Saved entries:
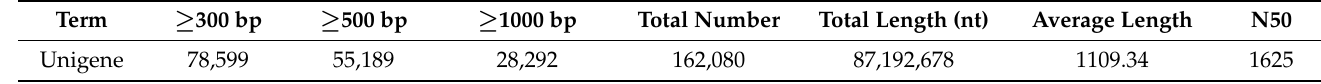
Table 2. Summary statistics of assembled gene sequences.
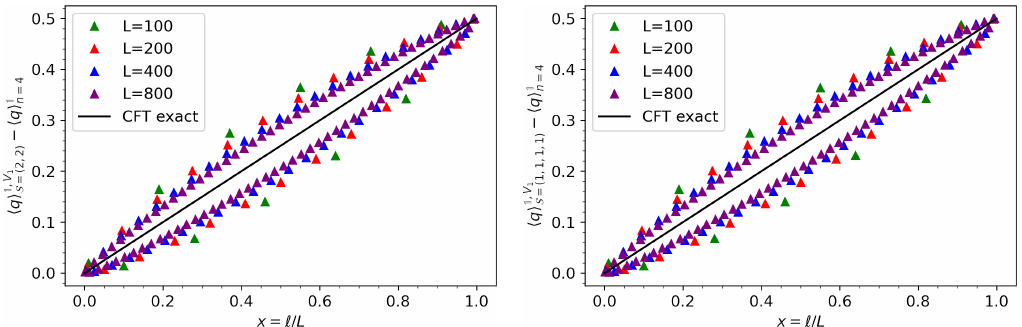
for the partitions S = (2 , 2) and S = (1 , 1 , 1 , 1) Figure 3 . Excess of average charge h q i 1 ,V 1 − h q i 1 S 4 (left/right panel respectively) as a function of x = ‘/L . The CFT predictions are tested against numerical data for the XX chain for different system sizes ( L = 100 , 200 , 400 , 800 ). The order of insertion of the operator is different in the two cases, indeed V is present in the first and second 1 replica for S = (2 , 2) while for S = (1 , 1 , 1 , 1) it is inserted in the second and fourth replica; nevertheless, the analytical prediction is the same which is a special feature of the vertex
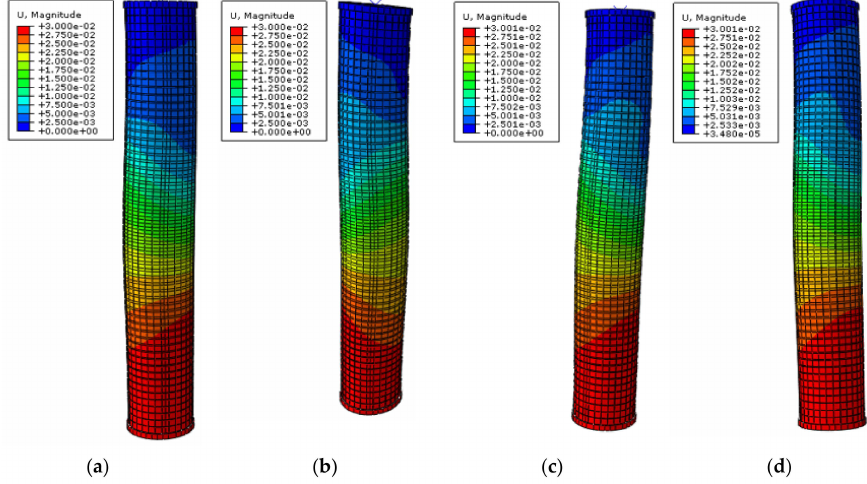
Figure 7. Contour of deflection for the CCSFT column with ( a ) 1 mm, ( b ) 2 mm, ( c ) 3 mm, and ( d ) 4 mm cross-shaped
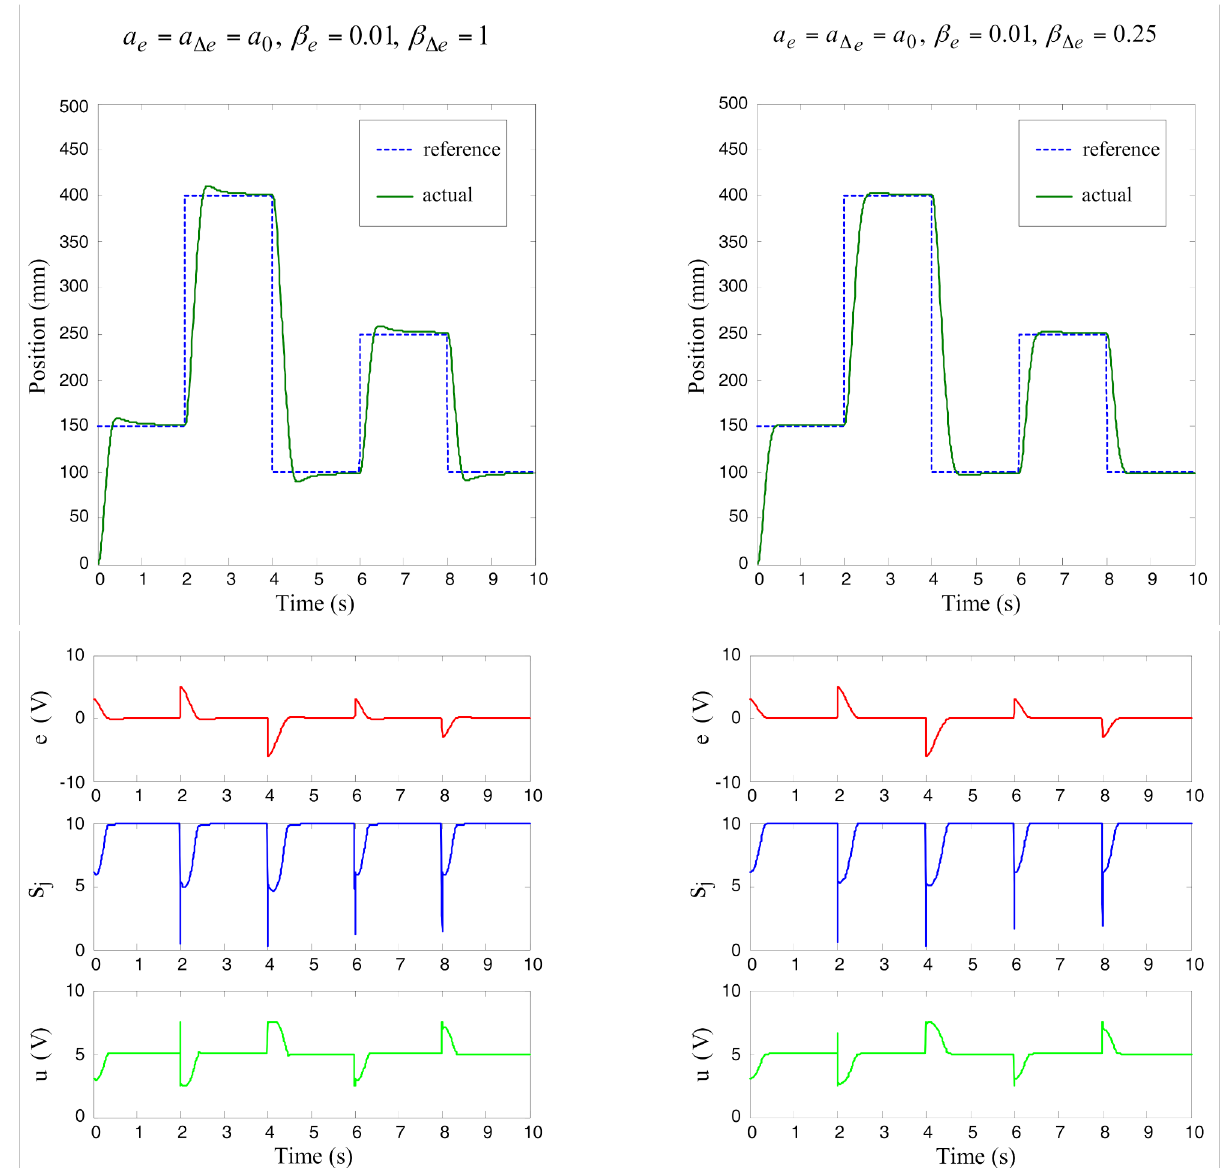
Figure 7. Simulation results for position control. Position error e and change of position error ∆ e are the input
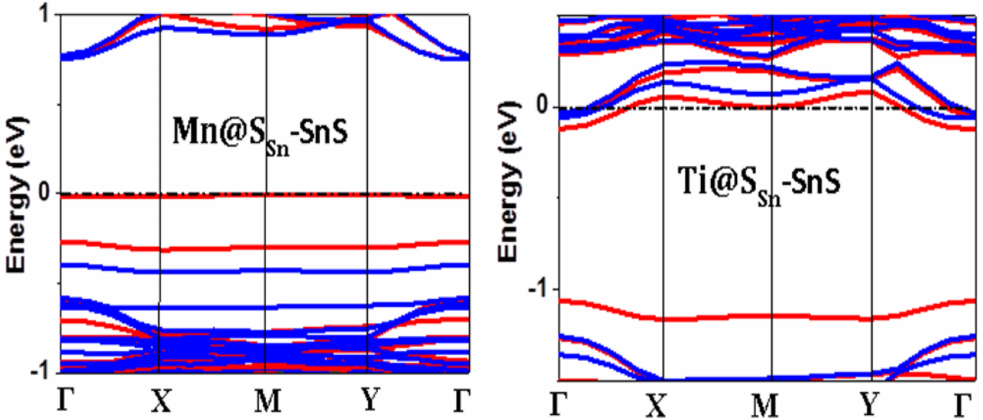
Figure 5. Band Structures of Mn-doped SnS and Ti-doped SnS with GGA + U calculations, where Γ -X-M- Υ - Γ means the high symmetric points in Brillouin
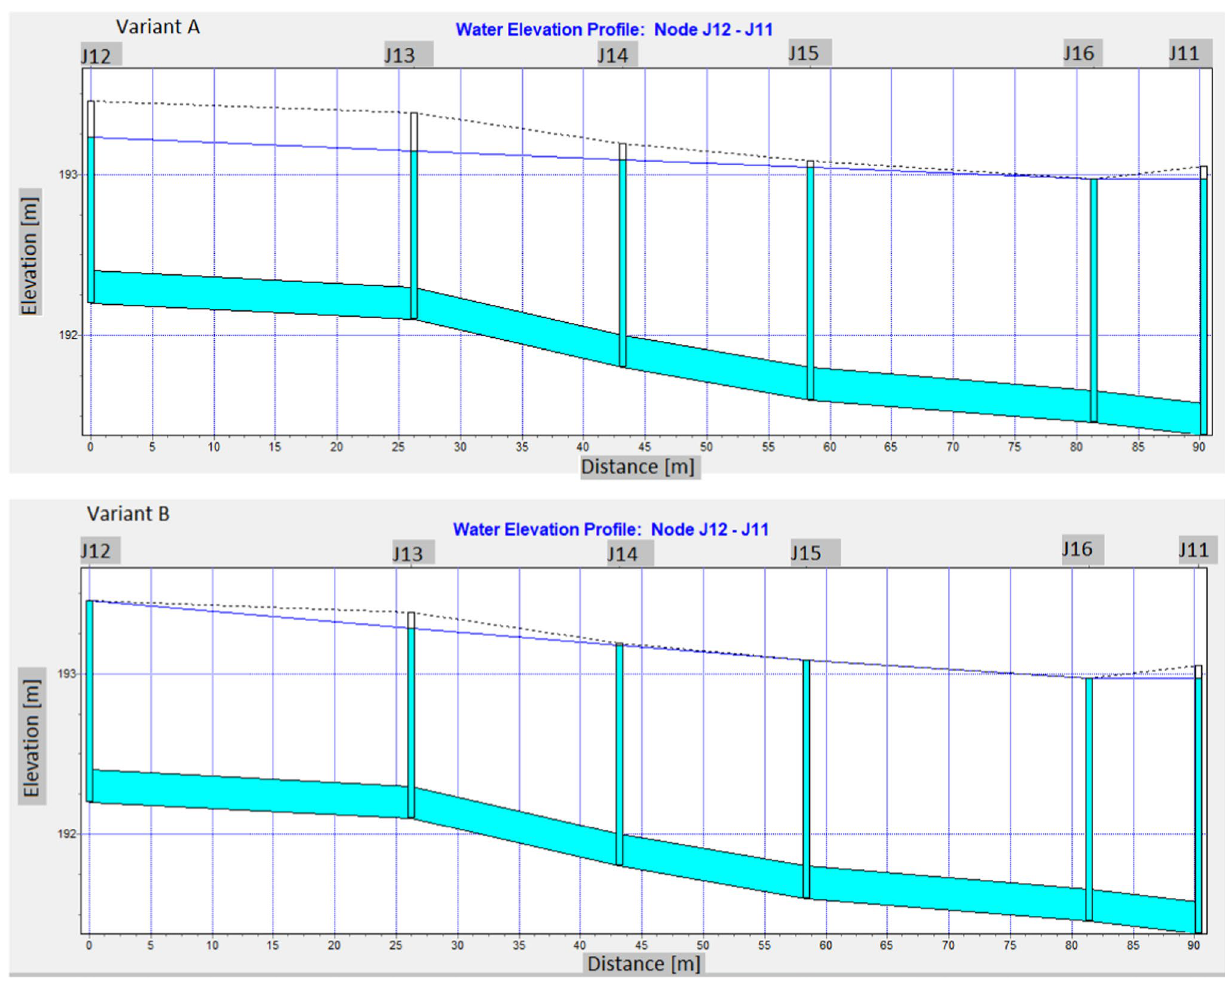
Fig. 5 Profile of the pipe section for rain No. II—variant A and variant B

◆ **Directions**:
Each line in the records above should be reproduced exactly; images are not copied.

◆ **Output**:
Table 2. Summary statistics of assembled gene sequences.
for the partitions S = (2 , 2) and S = (1 , 1 , 1 , 1) Figure 3 . Excess of average charge h q i 1 ,V 1 − h q i 1 S 4 (left/right panel respectively) as a function of x = ‘/L . The CFT predictions are tested against numerical data for the XX chain for different system sizes ( L = 100 , 200 , 400 , 800 ). The order of insertion of the operator is different in the two cases, indeed V is present in the first and second 1 replica for S = (2 , 2) while for S = (1 , 1 , 1 , 1) it is inserted in the second and fourth replica; nevertheless, the analytical prediction is the same which is a special feature of the vertex
Figure 7. Contour of deflection for the CCSFT column with ( a ) 1 mm, ( b ) 2 mm, ( c ) 3 mm, and ( d ) 4 mm cross-shaped
Figure 7. Simulation results for position control. Position error e and change of position error ∆ e are the input
Figure 5. Band Structures of Mn-doped SnS and Ti-doped SnS with GGA + U calculations, where Γ -X-M- Υ - Γ means the high symmetric points in Brillouin
Fig. 5 Profile of the pipe section for rain No. II—variant A and variant B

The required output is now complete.